EXERCISE MATERIAL.
-=-=-=-=-

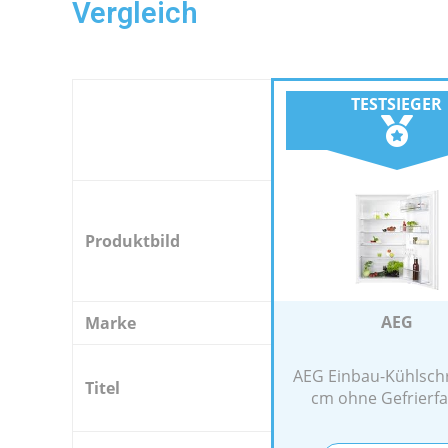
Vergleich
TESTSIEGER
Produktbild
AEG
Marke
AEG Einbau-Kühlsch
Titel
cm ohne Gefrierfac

-=-=-=-=-

TASK GOAL. Reproduce these records exactly, but not the pictures.

SOLVED PROBLEM.
Vergleich
TESTSIEGER
Produktbild
AEG
Marke
AEG Einbau-Kühlsch
Titel
cm ohne Gefrierfac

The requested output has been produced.